THE TASK: Begin at the line containing "182: (1426, 786)" in the entries below and end at the line containing "224: (1124, 782)"; transcribe that range exactly and nothing outside it.

[Stored records]
▬▬▬

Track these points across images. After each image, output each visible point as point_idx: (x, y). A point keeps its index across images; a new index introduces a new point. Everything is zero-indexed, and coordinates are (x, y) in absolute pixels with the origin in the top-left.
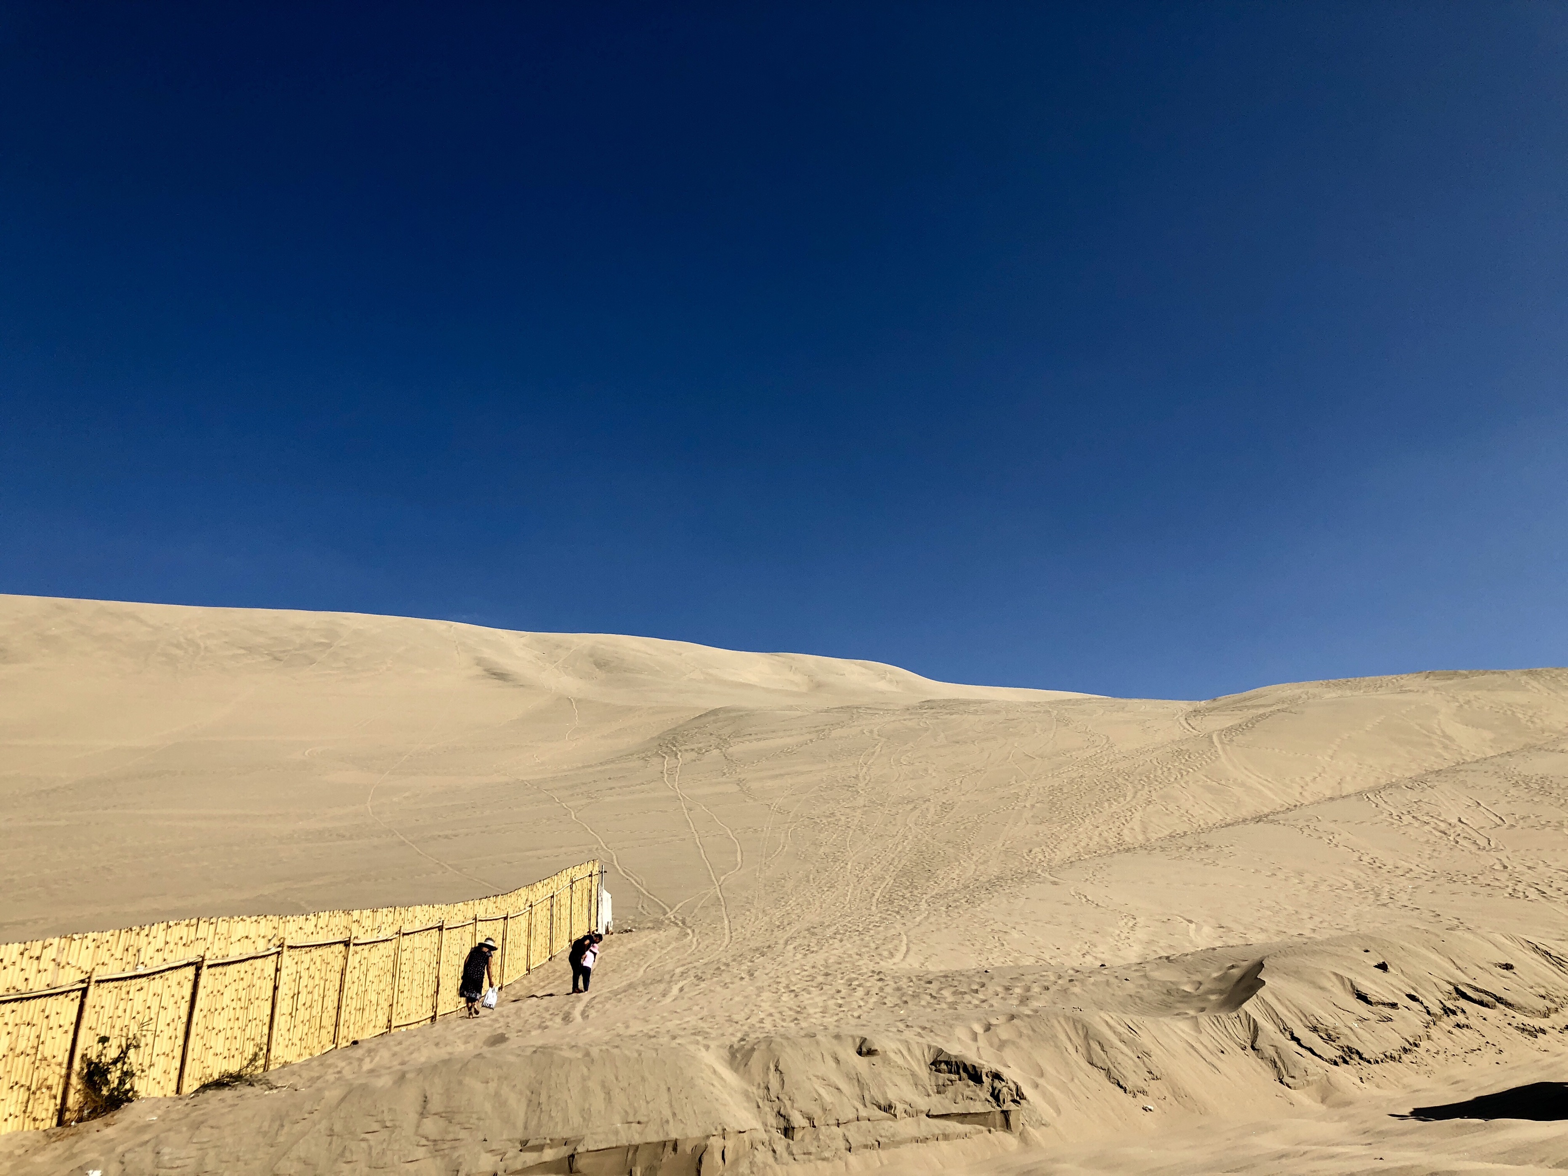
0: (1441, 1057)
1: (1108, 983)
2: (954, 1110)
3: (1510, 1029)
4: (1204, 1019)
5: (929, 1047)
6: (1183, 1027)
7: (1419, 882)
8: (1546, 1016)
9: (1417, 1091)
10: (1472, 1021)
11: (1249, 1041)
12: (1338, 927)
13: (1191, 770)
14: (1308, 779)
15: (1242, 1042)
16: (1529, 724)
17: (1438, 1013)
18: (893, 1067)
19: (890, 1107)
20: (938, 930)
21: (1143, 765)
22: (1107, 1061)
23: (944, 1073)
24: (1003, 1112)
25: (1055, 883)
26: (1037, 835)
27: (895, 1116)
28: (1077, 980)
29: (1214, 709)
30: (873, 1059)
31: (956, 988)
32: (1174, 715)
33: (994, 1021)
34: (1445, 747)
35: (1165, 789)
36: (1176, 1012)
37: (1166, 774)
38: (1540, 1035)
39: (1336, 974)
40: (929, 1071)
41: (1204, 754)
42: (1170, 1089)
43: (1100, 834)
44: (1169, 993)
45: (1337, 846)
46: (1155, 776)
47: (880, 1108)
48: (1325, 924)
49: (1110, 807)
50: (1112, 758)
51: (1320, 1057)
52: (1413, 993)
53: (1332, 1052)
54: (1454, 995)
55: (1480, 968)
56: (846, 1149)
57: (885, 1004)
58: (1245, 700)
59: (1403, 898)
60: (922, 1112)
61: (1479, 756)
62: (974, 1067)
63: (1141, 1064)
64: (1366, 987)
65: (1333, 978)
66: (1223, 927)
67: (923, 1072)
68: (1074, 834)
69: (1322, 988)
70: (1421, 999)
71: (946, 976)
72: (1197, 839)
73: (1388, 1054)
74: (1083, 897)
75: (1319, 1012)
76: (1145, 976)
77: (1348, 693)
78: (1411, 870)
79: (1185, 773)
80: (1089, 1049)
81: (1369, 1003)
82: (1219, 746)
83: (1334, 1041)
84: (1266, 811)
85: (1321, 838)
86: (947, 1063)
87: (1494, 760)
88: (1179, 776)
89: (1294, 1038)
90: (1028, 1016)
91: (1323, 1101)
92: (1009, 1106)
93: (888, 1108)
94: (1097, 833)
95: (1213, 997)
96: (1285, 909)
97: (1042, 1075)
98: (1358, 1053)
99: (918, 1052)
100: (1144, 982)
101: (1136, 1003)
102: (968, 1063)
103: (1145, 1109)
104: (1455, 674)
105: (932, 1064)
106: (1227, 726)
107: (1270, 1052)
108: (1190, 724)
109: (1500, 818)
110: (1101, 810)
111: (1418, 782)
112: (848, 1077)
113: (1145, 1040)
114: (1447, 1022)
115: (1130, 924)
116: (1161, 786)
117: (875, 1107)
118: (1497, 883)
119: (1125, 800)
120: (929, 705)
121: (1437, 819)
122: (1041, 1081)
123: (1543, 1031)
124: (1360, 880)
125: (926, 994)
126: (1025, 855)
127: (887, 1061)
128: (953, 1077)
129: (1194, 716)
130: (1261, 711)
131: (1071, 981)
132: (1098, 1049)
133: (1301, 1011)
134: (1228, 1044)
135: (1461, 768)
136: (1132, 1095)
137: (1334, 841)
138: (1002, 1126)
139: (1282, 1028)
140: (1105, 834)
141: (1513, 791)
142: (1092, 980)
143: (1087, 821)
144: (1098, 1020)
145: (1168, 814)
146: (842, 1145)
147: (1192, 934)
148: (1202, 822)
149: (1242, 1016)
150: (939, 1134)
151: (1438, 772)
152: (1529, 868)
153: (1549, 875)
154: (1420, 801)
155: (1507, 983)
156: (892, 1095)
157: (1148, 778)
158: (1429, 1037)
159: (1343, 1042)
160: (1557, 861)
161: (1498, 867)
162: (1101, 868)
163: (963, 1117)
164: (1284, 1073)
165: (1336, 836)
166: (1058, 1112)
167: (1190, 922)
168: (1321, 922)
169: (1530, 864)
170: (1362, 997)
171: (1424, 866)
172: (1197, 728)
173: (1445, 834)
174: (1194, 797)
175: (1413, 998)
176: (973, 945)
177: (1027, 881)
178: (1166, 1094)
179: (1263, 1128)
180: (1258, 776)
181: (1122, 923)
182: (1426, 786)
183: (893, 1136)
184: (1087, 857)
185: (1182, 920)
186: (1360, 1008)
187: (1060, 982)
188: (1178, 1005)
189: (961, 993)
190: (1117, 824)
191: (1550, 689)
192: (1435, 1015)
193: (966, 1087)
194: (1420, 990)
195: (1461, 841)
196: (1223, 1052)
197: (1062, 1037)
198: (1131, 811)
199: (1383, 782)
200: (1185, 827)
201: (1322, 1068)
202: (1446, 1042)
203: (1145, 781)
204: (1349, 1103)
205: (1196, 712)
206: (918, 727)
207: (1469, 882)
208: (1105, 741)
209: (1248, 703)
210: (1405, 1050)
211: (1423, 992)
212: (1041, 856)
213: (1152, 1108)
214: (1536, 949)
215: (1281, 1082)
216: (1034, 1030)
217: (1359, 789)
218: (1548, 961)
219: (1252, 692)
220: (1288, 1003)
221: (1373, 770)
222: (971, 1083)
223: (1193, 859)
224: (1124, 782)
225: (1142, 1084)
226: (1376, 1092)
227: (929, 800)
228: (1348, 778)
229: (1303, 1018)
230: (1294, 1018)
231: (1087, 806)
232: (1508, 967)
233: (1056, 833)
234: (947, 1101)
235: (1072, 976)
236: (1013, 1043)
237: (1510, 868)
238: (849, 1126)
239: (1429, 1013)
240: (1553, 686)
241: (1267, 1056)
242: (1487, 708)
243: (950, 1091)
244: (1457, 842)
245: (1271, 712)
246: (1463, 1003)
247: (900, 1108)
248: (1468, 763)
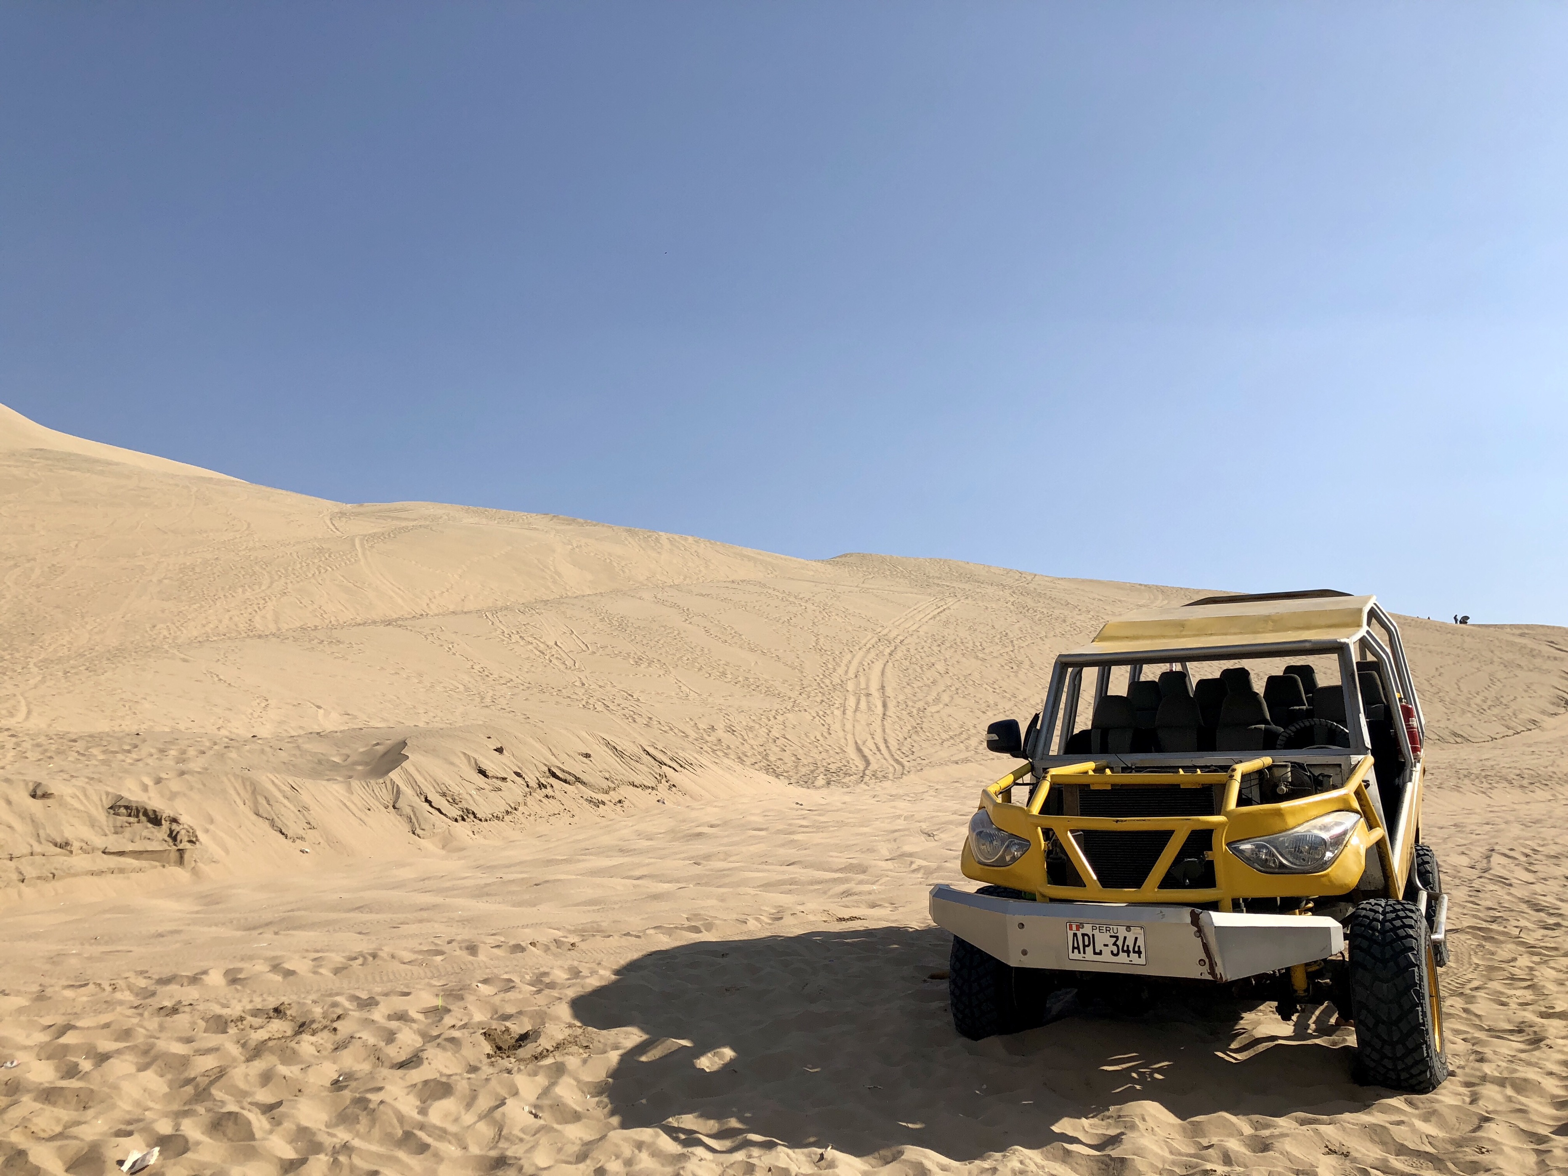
0: (532, 818)
1: (263, 751)
2: (130, 847)
3: (582, 801)
4: (355, 784)
5: (107, 794)
6: (337, 789)
7: (516, 690)
8: (607, 793)
9: (514, 841)
10: (557, 794)
11: (392, 802)
12: (447, 722)
13: (329, 568)
14: (437, 593)
15: (386, 802)
16: (621, 572)
17: (535, 787)
18: (70, 810)
19: (67, 844)
20: (60, 694)
21: (283, 557)
22: (272, 812)
23: (124, 815)
24: (179, 850)
25: (185, 660)
26: (163, 611)
27: (71, 852)
28: (233, 747)
29: (359, 514)
30: (49, 802)
31: (106, 748)
32: (320, 513)
33: (163, 775)
34: (554, 582)
35: (301, 583)
36: (327, 778)
37: (304, 569)
38: (601, 806)
39: (465, 754)
40: (107, 814)
41: (344, 555)
42: (324, 836)
43: (231, 618)
44: (320, 762)
45: (454, 654)
46: (293, 569)
47: (56, 845)
48: (437, 719)
49: (244, 592)
50: (251, 544)
51: (445, 815)
52: (519, 771)
53: (455, 812)
54: (548, 774)
55: (568, 755)
56: (19, 880)
57: (27, 758)
58: (390, 511)
59: (503, 702)
60: (98, 849)
61: (578, 593)
62: (155, 811)
63: (301, 816)
64: (486, 765)
65: (462, 755)
66: (348, 714)
67: (101, 816)
68: (203, 615)
69: (452, 764)
70: (524, 776)
71: (91, 736)
72: (329, 634)
73: (494, 814)
74: (215, 676)
75: (449, 782)
76: (298, 747)
77: (484, 521)
78: (512, 680)
79: (323, 571)
80: (256, 803)
81: (486, 776)
82: (359, 550)
83: (457, 804)
84: (395, 616)
85: (442, 646)
86: (126, 807)
87: (590, 598)
88: (317, 573)
89: (427, 800)
90: (199, 773)
91: (443, 847)
92: (185, 845)
93: (64, 845)
94: (227, 616)
95: (360, 768)
96: (405, 704)
97: (212, 821)
98: (473, 813)
99: (95, 798)
100: (297, 753)
101: (289, 767)
102: (149, 808)
103: (302, 851)
104: (574, 520)
105: (111, 808)
106: (370, 532)
107: (408, 810)
108: (334, 525)
109: (586, 645)
110: (234, 594)
111: (528, 608)
112: (21, 817)
113: (305, 797)
114: (539, 794)
115: (263, 705)
116: (298, 579)
117: (51, 844)
118: (575, 696)
119: (260, 588)
120: (42, 453)
121: (540, 641)
122: (212, 827)
123: (604, 803)
124: (470, 685)
125: (72, 751)
126: (148, 629)
127: (62, 803)
128: (132, 819)
129: (340, 517)
130: (404, 524)
131: (226, 747)
132: (264, 802)
133: (435, 781)
134: (373, 803)
135: (565, 601)
136: (292, 840)
137: (453, 650)
138: (175, 862)
139: (419, 792)
140: (236, 619)
141: (599, 625)
142: (247, 747)
143: (218, 604)
144: (265, 779)
145: (301, 608)
146: (15, 876)
147: (320, 717)
148: (333, 619)
149: (388, 783)
150: (115, 869)
151: (546, 602)
152: (600, 687)
153: (614, 693)
154: (528, 624)
155: (586, 768)
156: (69, 833)
157: (286, 570)
158: (525, 804)
159: (464, 805)
160: (621, 683)
161: (578, 684)
162: (233, 650)
163: (138, 854)
164: (417, 826)
165: (455, 645)
166: (227, 851)
167: (319, 707)
168: (434, 717)
169: (602, 684)
170: (483, 772)
171: (522, 678)
172: (341, 529)
173: (543, 653)
174: (328, 594)
175: (518, 774)
176: (103, 711)
177: (154, 655)
178: (321, 840)
179: (401, 865)
180: (392, 584)
181: (255, 703)
182: (534, 612)
183: (69, 869)
184: (215, 638)
185: (312, 706)
186: (480, 780)
187: (216, 747)
188: (328, 772)
189: (112, 752)
190: (250, 610)
191: (641, 547)
192: (532, 788)
193: (145, 829)
194: (524, 769)
195: (554, 661)
196: (369, 810)
197: (232, 792)
198: (264, 599)
199: (500, 604)
200: (317, 622)
201: (446, 823)
202: (536, 808)
203: (282, 573)
204: (463, 849)
205: (342, 514)
206: (26, 477)
207: (555, 693)
208: (245, 527)
209: (392, 514)
210: (508, 813)
211: (526, 771)
212: (166, 633)
213: (308, 851)
214: (608, 744)
215: (414, 833)
216: (204, 785)
217: (479, 608)
218: (614, 754)
219: (398, 505)
220: (426, 775)
221: (493, 593)
222: (150, 825)
223: (325, 652)
224: (260, 571)
225: (301, 832)
226: (482, 841)
227: (35, 559)
228: (472, 597)
229: (436, 786)
230: (429, 786)
231: (220, 588)
232: (587, 756)
233: (184, 612)
234: (125, 840)
235: (227, 743)
236: (185, 795)
237: (587, 685)
238: (23, 860)
239: (528, 786)
240: (643, 545)
241: (405, 813)
242: (592, 554)
243: (128, 833)
244: (551, 661)
245: (413, 526)
246: (552, 780)
247: (76, 845)
248: (571, 598)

▬▬▬

SOLUTION FOR THIS EXERCISE:
182: (1426, 786)
183: (893, 1136)
184: (1087, 857)
185: (1182, 920)
186: (1360, 1008)
187: (1060, 982)
188: (1178, 1005)
189: (961, 993)
190: (1117, 824)
191: (1550, 689)
192: (1435, 1015)
193: (966, 1087)
194: (1420, 990)
195: (1461, 841)
196: (1223, 1052)
197: (1062, 1037)
198: (1131, 811)
199: (1383, 782)
200: (1185, 827)
201: (1322, 1068)
202: (1446, 1042)
203: (1145, 781)
204: (1349, 1103)
205: (1196, 712)
206: (918, 727)
207: (1469, 882)
208: (1105, 741)
209: (1248, 703)
210: (1405, 1050)
211: (1423, 992)
212: (1041, 856)
213: (1152, 1108)
214: (1536, 949)
215: (1281, 1082)
216: (1034, 1030)
217: (1359, 789)
218: (1548, 961)
219: (1252, 692)
220: (1288, 1003)
221: (1373, 770)
222: (971, 1083)
223: (1193, 859)
224: (1124, 782)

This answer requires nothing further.